In combinations, the order in which elements are chosen does not matter. Permutations, on the other hand, count the number of ordered arrangements. By the rule of product, the first element can be chosen in \(n\) ways, the second in \(n-1\) ways, and so on, giving:

Definition: Permutation

The number of permutations of \(r\) elements chosen from an \(n\)-element set is \[ \begin{align*} P(n, r) &= n(n-1)(n-2)\cdots(n-r+1) \\\\ &= \frac{n!}{(n-r)!} \\\\ &= r!\, C(n,r). \end{align*} \]

With the fundamentals of counting, combinations, and permutations in place, we have the essential toolkit for enumerating discrete structures.
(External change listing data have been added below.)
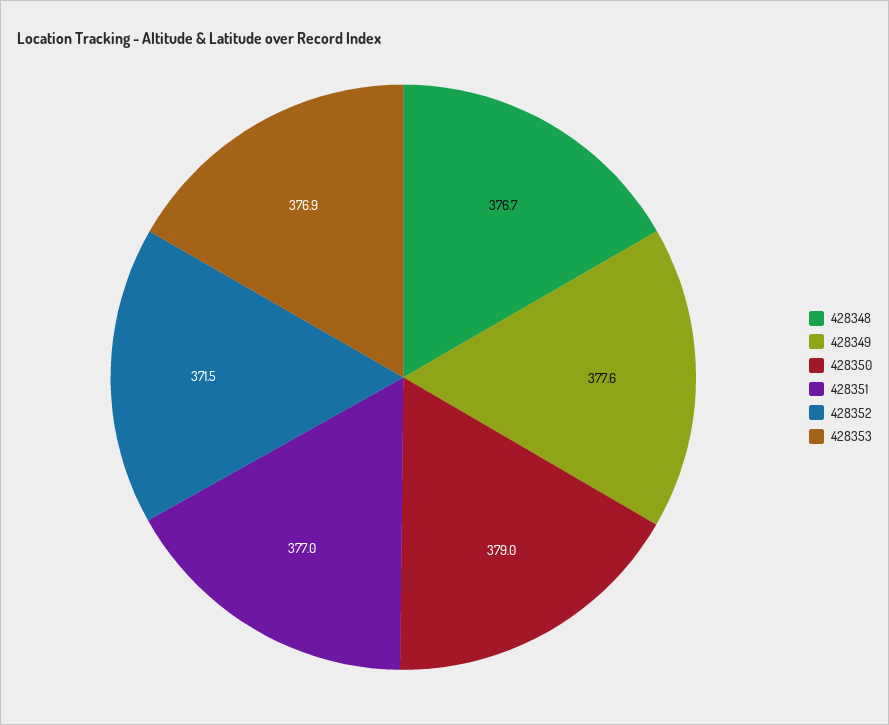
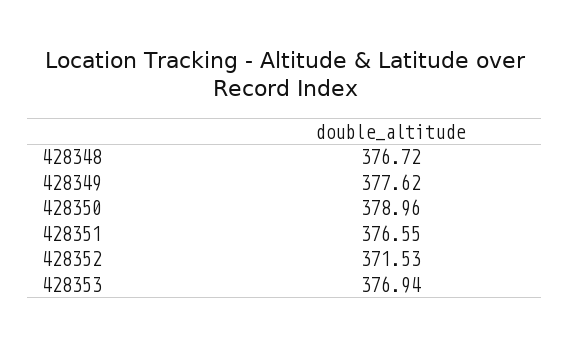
  {
    "428348": 376.72,
    "428349": 377.62,
    "428350": 378.96,
-   "428351": 377,
+   "428351": 376.55,
    "428352": 371.53,
    "428353": 376.94
  }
These techniques will reappear throughout the curriculum - in probability theory where counting outcomes is the first step in computing probabilities and in the analysis of algorithms where combinatorial arguments bound running times and data structures.